BROOKLYN, N.Y. — Millions of people lined the streets here on Labor Day for the annual West Indian American Day Parade, billed as the largest parade in the United States. And, of course, the People’s Weekly World was there.
For most of the day, Brooklyn’s Eastern Parkway and all of the side streets branching off of it were a rainbow of color. The traditional costumes of the Caribbean nations were there, as well as thousands upon thousands of flags: those of Jamaica, Trinidad and Tobago, the Virgin Islands, Barbados, Antigua and a host of other nations. This year, the parade’s 40th, saw the first-ever delegation representing Guadalupe.
A large part of any culture is its food, and there was plenty of food on display and for sale. Dozens of vendors sold everything from oxtail to roasted corn-on-the-cob to jerk chicken.
Organizers said the parade was about unity. Among the various forms of music —reggae, calypso and others — the recorded music of Black Stalin, the popular soca (a mix of soul and calypso) musician, echoed this sentiment, in songs such as his “Caribbean Unity.”
The People’s Weekly World was distributed and received well. A small group of distributors worked through the crowd, giving out hundreds of papers to parade-goers.
People expressed appreciation for the New York stories in that issue, which included an article on preparations by city taxi drivers to strike and the fight by the Transport Workers Union for better safety on the track. Particularly well received was a story about the police beating of a civil rights lawyer — and the community fightback — that occurred in Crown Heights, the heavily Afro-Caribbean neighborhood where the parade took place.
“People were very friendly,” said Linda Feldman, who helped distribute the paper. “Usually people don’t want to carry things at parades, but they wanted the paper. I spoke to one guy who said he used to subscribe. He said that he hadn’t seen the paper for a while, but now he is going to renew his subscription.”

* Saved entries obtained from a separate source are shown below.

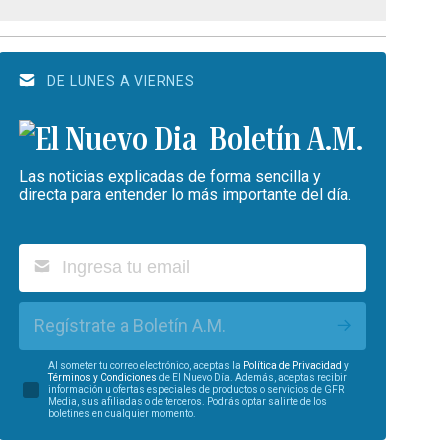
DE LUNES A VIERNES
Boletín A.M.
Las noticias explicadas de forma sencilla y
directa para entender lo más importante del día.
Regístrate a Boletín A.M.
Al someter tu correo electrónico, aceptas la
Política de Privacidad
y
Términos y Condiciones
de El Nuevo Día. Además, aceptas recibir
información u ofertas especiales de productos o servicios de GFR
Media, sus afiliadas o de terceros. Podrás optar salirte de los
boletines en cualquier momento.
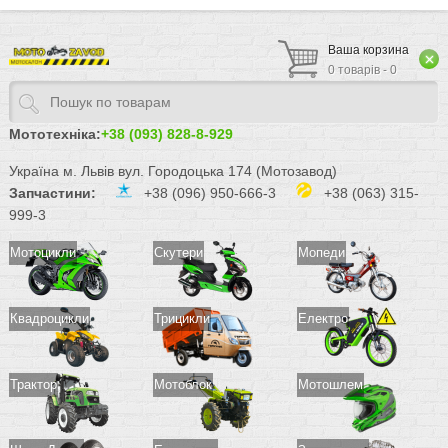
Ваша корзина
0 товарів - 0
Мототехніка:
+38 (093) 828-8-929
Україна м. Львів вул. Городоцька 174 (Мотозавод)
Запчастини:
+38 (096) 950-666-3
+38 (063) 315-
999-3
Мотоцикли
Скутери
Мопеди
Квадроцикли
Трицикли
Електро
Трактор
Мотоблок
Мотошлем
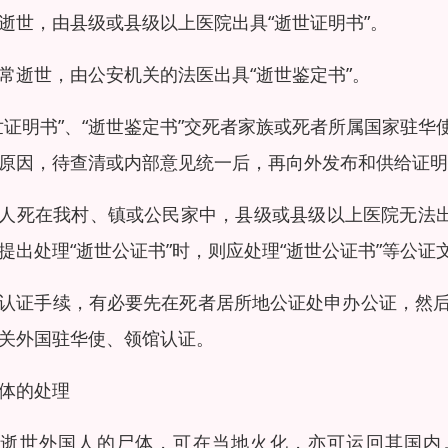
逝世，由县级或县级以上医院出具“逝世证明书”。
常逝世，由公安机关的法医出具“逝世鉴定书”。
世证明书”、“逝世鉴定书”交死者家族或死者所属国家驻
死原因，待查清或内部意见统一后，再向外发布和供给
人死在我村、镇或公民家中，县级或县级以上医院无法出
提出处理“逝世公证书”时，则应处理“逝世公证书”等
认证手续，有必要先在死者居所地公证处申办公证，然
关外国驻华使、领馆认证。
体的处理
华逝世外国人的尸体，可在当地火化，亦可运回其国内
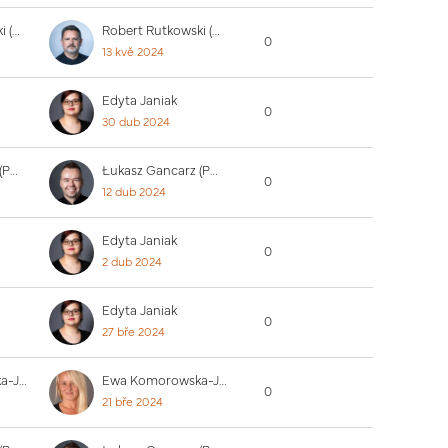
Robert Rutkowski (PUW)
Robert Rutkowski (PUW)
0
13 kvě 2024
Edyta Janiak
0
30 dub 2024
Łukasz Gancarz (PUW)
Łukasz Gancarz (PUW)
0
12 dub 2024
Edyta Janiak
0
2 dub 2024
Edyta Janiak
0
27 bře 2024
Ewa Komorowska-Jędrzejczak
Ewa Komorowska-Jędrzejczak
0
21 bře 2024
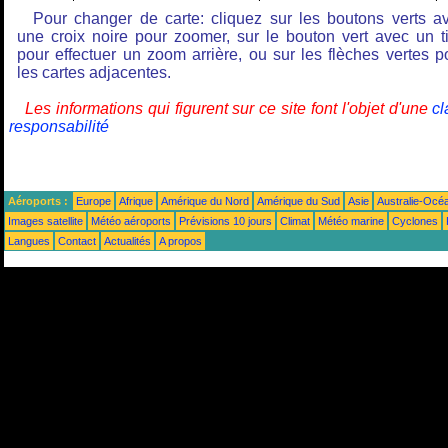
Pour changer de carte: cliquez sur les boutons verts a
une croix noire pour zoomer, sur le bouton vert avec un ti
pour effectuer un zoom arrière, ou sur les flèches vertes p
les cartes adjacentes.
Les informations qui figurent sur ce site font l'objet d'une
cl
responsabilité
Aéroports :
Europe
Afrique
Amérique du Nord
Amérique du Sud
Asie
Australie-Océ
Images satellite
Météo aéroports
Prévisions 10 jours
Climat
Météo marine
Cyclones
Langues
Contact
Actualités
A propos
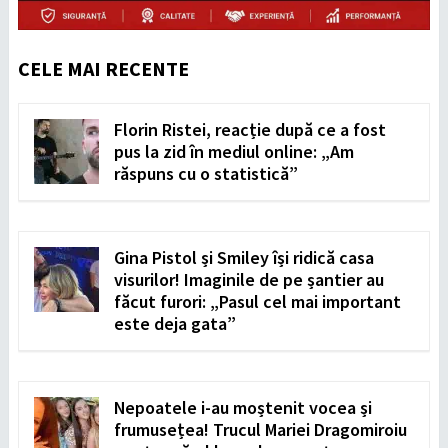
CELE MAI RECENTE
Florin Ristei, reacție după ce a fost
pus la zid în mediul online: „Am
răspuns cu o statistică”
Gina Pistol și Smiley își ridică casa
visurilor! Imaginile de pe șantier au
făcut furori: „Pasul cel mai important
este deja gata”
Nepoatele i-au moștenit vocea și
frumusețea! Trucul Mariei Dragomiroiu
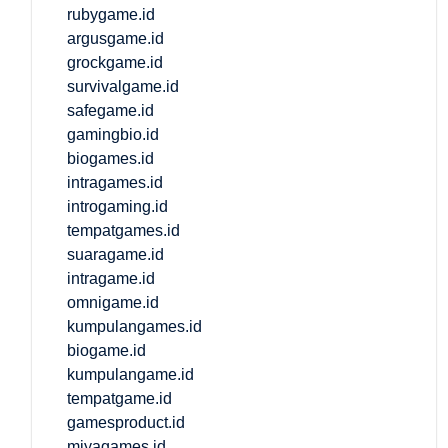
rubygame.id
argusgame.id
grockgame.id
survivalgame.id
safegame.id
gamingbio.id
biogames.id
intragames.id
introgaming.id
tempatgames.id
suaragame.id
intragame.id
omnigame.id
kumpulangames.id
biogame.id
kumpulangame.id
tempatgame.id
gamesproduct.id
miyagames.id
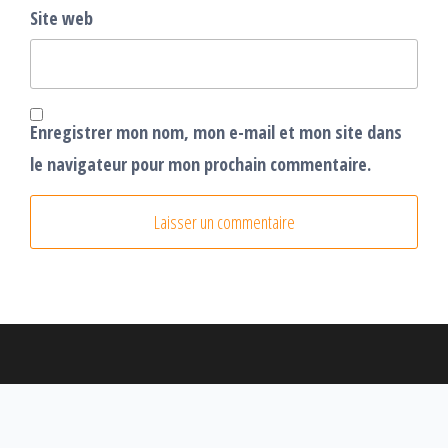
Site web
Enregistrer mon nom, mon e-mail et mon site dans
le navigateur pour mon prochain commentaire.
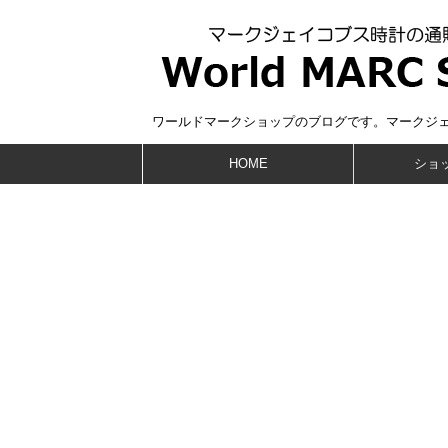
ワールドマークショップのブログです。マークジ
HOME
ショ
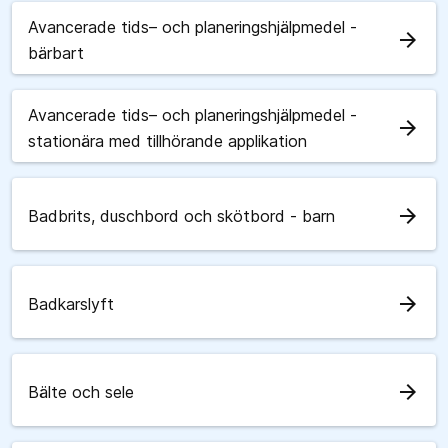
Avancerade tids– och planeringshjälpmedel -
arrow_forward
bärbart
Avancerade tids– och planeringshjälpmedel -
arrow_forward
stationära med tillhörande applikation
arrow_forward
Badbrits, duschbord och skötbord - barn
arrow_forward
Badkarslyft
arrow_forward
Bälte och sele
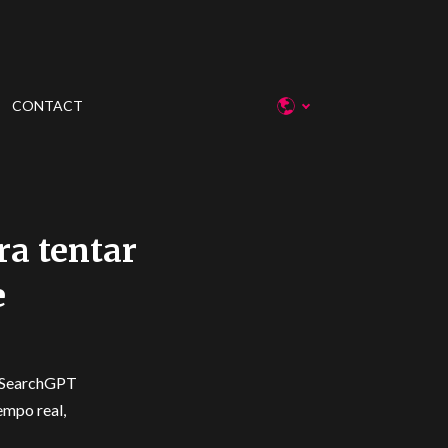
CONTACT
a tentar
e
a SearchGPT
empo real,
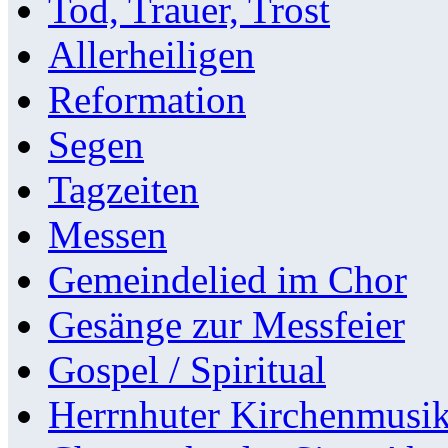
Tod, Trauer, Trost
Allerheiligen
Reformation
Segen
Tagzeiten
Messen
Gemeindelied im Chor
Gesänge zur Messfeier
Gospel / Spiritual
Herrnhuter Kirchenmusi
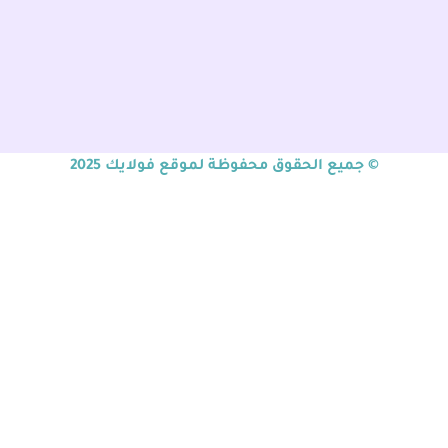
© جميع الحقوق محفوظة لموقع فولايك 2025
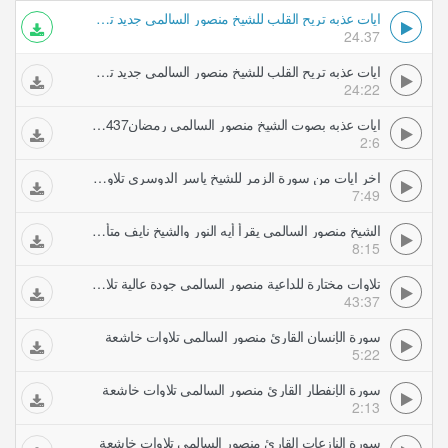
ايات عذبه تريح القلب للشيخ منصور السالمي جديد تلاوات خاشعة
24.37
ايات عذبه تريح القلب للشيخ منصور السالمي جديد تلاوات خاشعة
24:22
ايات عذبه بصوت الشيخ منصور السالمي رمضان1437ه (3) تلاوات خاشعة
2:6
اخر ايات من سورة الزمر للشيخ ياسر الدوسري تلاوات خاشعة
7:49
الشيخ منصور السالمي يقرأ أيه النور والشيخ نايف متأثر ويبكي تلاوات خاشعة
8:15
تلاوات مختارة للداعية منصور السالمي جودة عالية تلاوات خاشعة
43:37
سورة الإنسان القارئ منصور السالمي تلاوات خاشعة
5:22
سورة الإنفطار القارئ منصور السالمي تلاوات خاشعة
2:13
سورة النازعات القارئ منصور السالمي تلاوات خاشعة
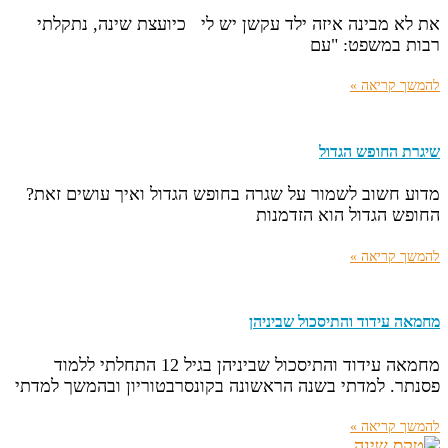
את לא מבינה איזה ילד עקשן יש לי כיועצת שינה, נתקלתי
רבות במשפט: "עם
להמשך קריאה »
שיגרת החופש הגדול
מדוע חשוב לשמור על שגרה בחופש הגדול ואיך עושים זאת?
החופש הגדול הוא הזדמנות
להמשך קריאה »
מחמאה עידוד והתיסכול שביניהן
מחמאה עידוד והתיסכול שביניהן בגיל 12 התחלתי ללמוד
פסנתר. למדתי בשנה הראשונה בקונסרבטוריון ובהמשך למדתי
להמשך קריאה »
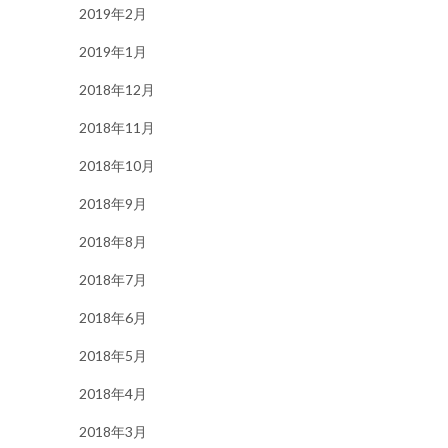
2019年2月
2019年1月
2018年12月
2018年11月
2018年10月
2018年9月
2018年8月
2018年7月
2018年6月
2018年5月
2018年4月
2018年3月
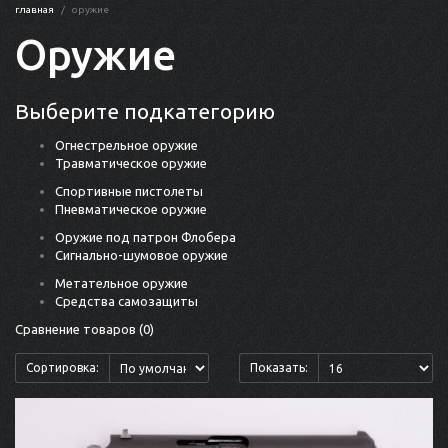
главная
оружие
Оружие
Выберите подкатегорию
Огнестрельное оружие
Травматическое оружие
Спортивные пистолеты
Пневматическое оружие
Оружие под патрон Флобера
Сигнально-шумовое оружие
Метательное оружие
Средства самозащиты
Сравнение товаров (0)
Сортировка:
Показать:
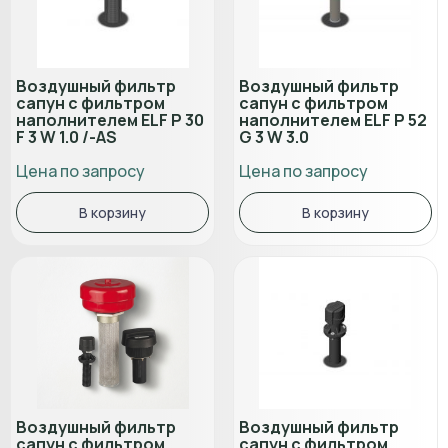
Воздушный фильтр
Воздушный фильтр
сапун с фильтром
сапун с фильтром
наполнителем ELF P 30
наполнителем ELF P 52
F 3 W 1.0 /-AS
G 3 W 3.0
Цена по запросу
Цена по запросу
В корзину
В корзину
Воздушный фильтр
Воздушный фильтр
сапун с фильтром
сапун с фильтром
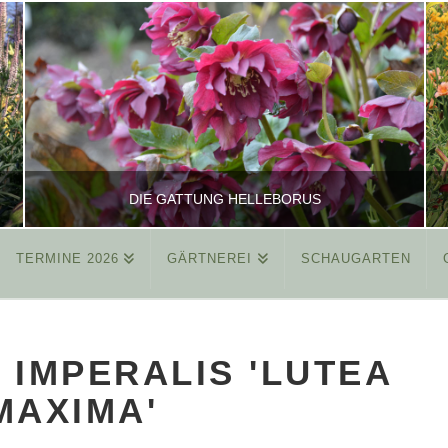
DIE GATTUNG HELLEBORUS
TERMINE 2026
GÄRTNEREI
SCHAUGARTEN
REINHARD
ALLGEMEIN
A IMPERALIS 'LUTEA
MÄRZ 26, 2015
MAXIMA'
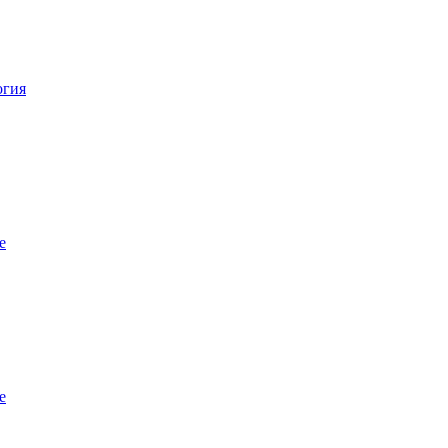
огия
е
е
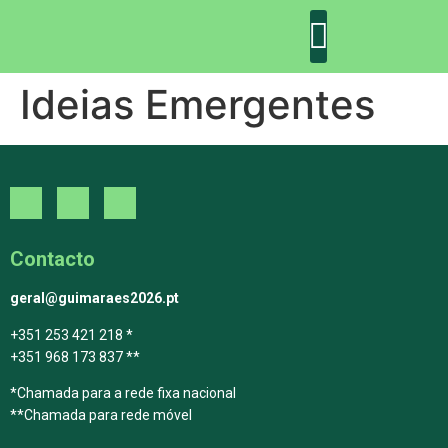
Ideias Emergentes
DECLARAÇÃO DE GUIMARÃES: ONE PLANET CITY
DECLARAÇÃO DE COLABORAÇÃO
GUIMARÃES 2030
Contacto
geral@guimaraes2026.pt
+351 253 421 218 *
+351 968 173 837 **
*Chamada para a rede fixa nacional
**Chamada para rede móvel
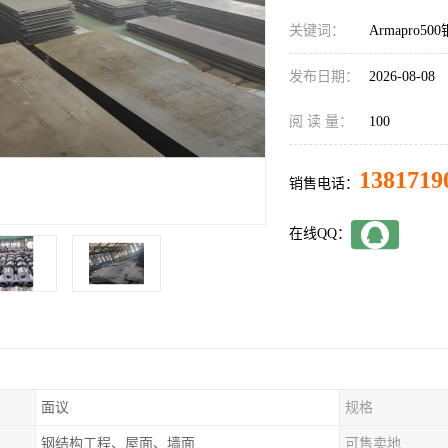
关键词：
Armapro5
发布日期：
2026-08-08
阅 读 量：
100
1381719
销售电话：
在线QQ：
面议
规格
钢结构工程、屋面、墙面
可售卖地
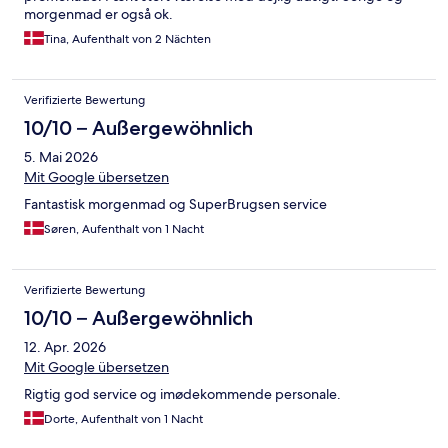
morgenmad er også ok.
Tina, Aufenthalt von 2 Nächten
Verifizierte Bewertung
10/10 – Außergewöhnlich
5. Mai 2026
Mit Google übersetzen
Fantastisk morgenmad og SuperBrugsen service
Søren, Aufenthalt von 1 Nacht
Verifizierte Bewertung
10/10 – Außergewöhnlich
12. Apr. 2026
Mit Google übersetzen
Rigtig god service og imødekommende personale.
Dorte, Aufenthalt von 1 Nacht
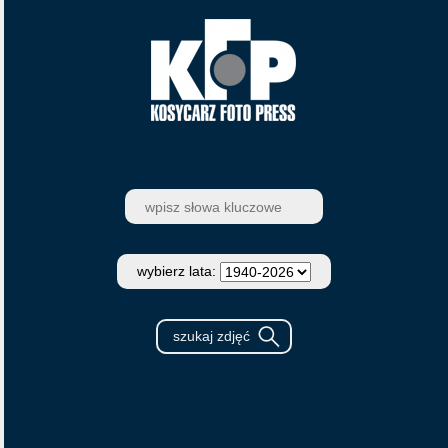
wybierz lata:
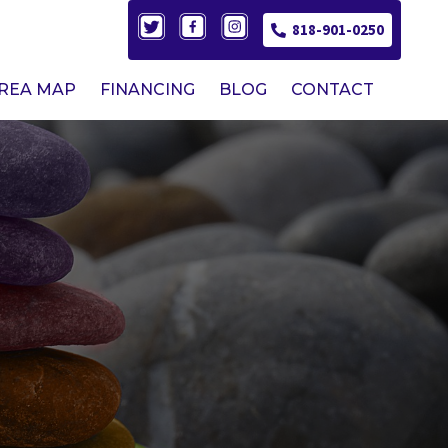
818-901-0250
AREA MAP
FINANCING
BLOG
CONTACT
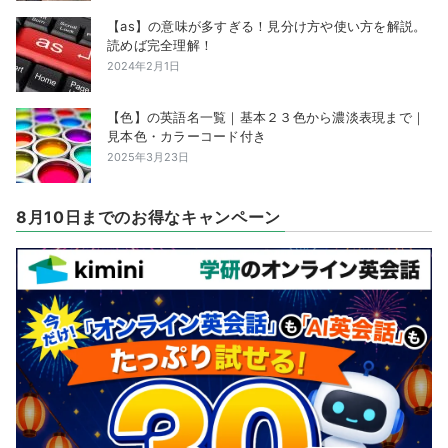
【as】の意味が多すぎる！見分け方や使い方を解説。
読めば完全理解！
2024年2月1日
【色】の英語名一覧｜基本２３色から濃淡表現まで｜
見本色・カラーコード付き
2025年3月23日
8月10日までのお得なキャンペーン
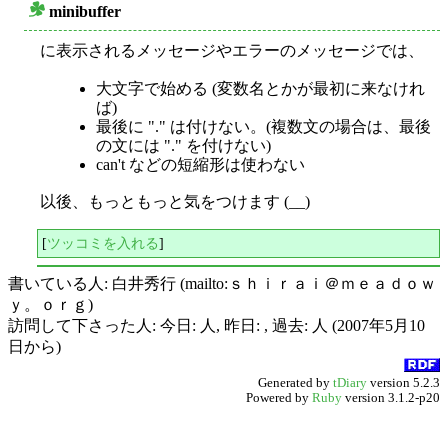
minibuffer
○
に表示されるメッセージやエラーのメッセージでは、
大文字で始める (変数名とかが最初に来なけれ
ば)
最後に "." は付けない。(複数文の場合は、最後
の文には "." を付けない)
can't などの短縮形は使わない
以後、もっともっと気をつけます (__)
[
ツッコミを入れる
]
書いている人: 白井秀行 (mailto:ｓｈｉｒａｉ＠ｍｅａｄｏｗ
ｙ。ｏｒｇ)
訪問して下さった人: 今日: 人, 昨日: , 過去: 人 (2007年5月10
日から)
Generated by
tDiary
version 5.2.3
Powered by
Ruby
version 3.1.2-p20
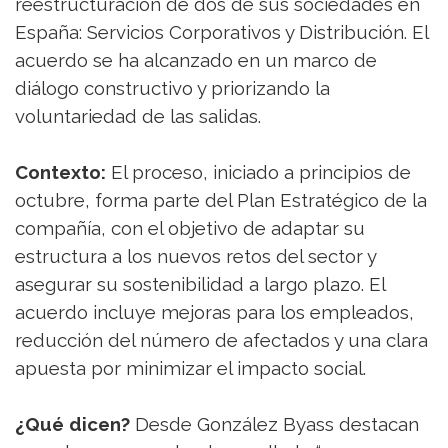
reestructuración de dos de sus sociedades en
España: Servicios Corporativos y Distribución. El
acuerdo se ha alcanzado en un marco de
diálogo constructivo y priorizando la
voluntariedad de las salidas.
Contexto:
El proceso, iniciado a principios de
octubre, forma parte del Plan Estratégico de la
compañía, con el objetivo de adaptar su
estructura a los nuevos retos del sector y
asegurar su sostenibilidad a largo plazo. El
acuerdo incluye mejoras para los empleados,
reducción del número de afectados y una clara
apuesta por minimizar el impacto social.
¿Qué dicen?
Desde González Byass destacan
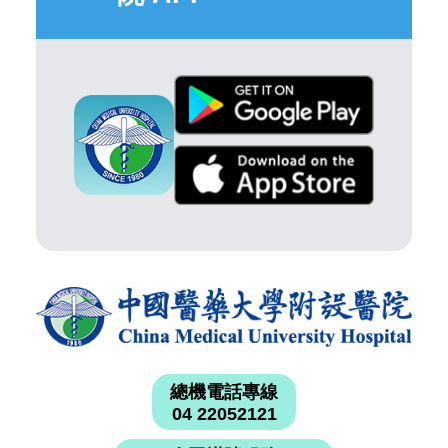
總機電話專線
04 22052121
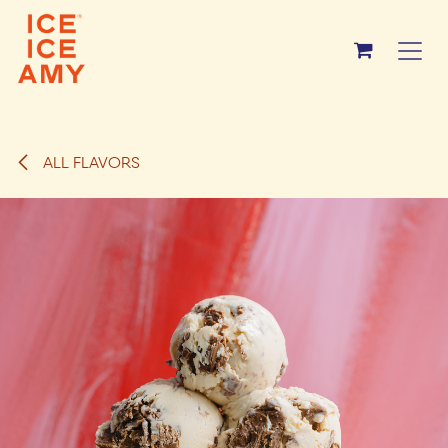
Overslaan naar inhoud
ALL FLAVORS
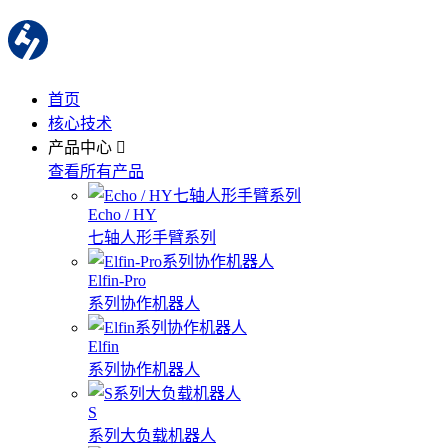
首页
核心技术
产品中心
查看所有产品
Echo / HY
七轴人形手臂系列
Elfin-Pro
系列协作机器人
Elfin
系列协作机器人
S
系列大负载机器人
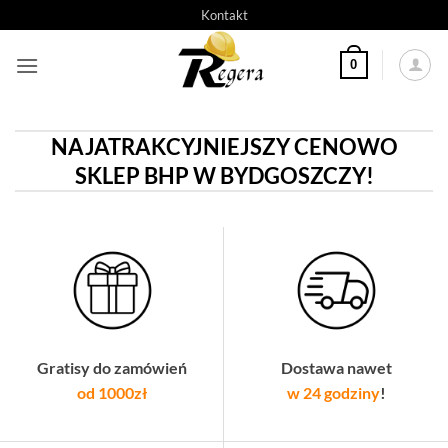
Przeskocz
Kontakt
do
treści
0
NAJATRAKCYJNIEJSZY CENOWO
SKLEP BHP W BYDGOSZCZY!
Gratisy do zamówień
Dostawa nawet
od 1000zł
w 24 godziny
!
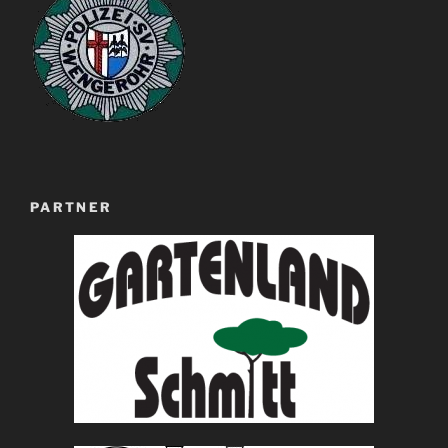
PARTNER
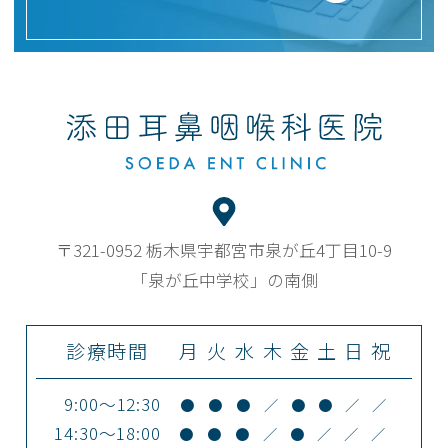
〒321-0952 栃木県宇都宮市泉が丘4丁目10-9
「泉が丘中学校」の南側
診療時間
月
火
水
木
金
土
日
祝
9:00～12:30
●
●
●
／
●
●
／
／
14:30～18:00
●
●
●
／
●
／
／
／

“This is one of the reasons we need to fulfill our $200,000 fund drive goal,” said N.Y. Communist Party leader Libero Della Piana. “Part of that money helps local Friends of the PWW groups buy papers to distribute. The more money we raise, the more papers can be distributed. I know, for example, that New York would love to have given out thousands of papers at that parade, as well as the Puerto Rican Day parade and others, and more at large labor gatherings.”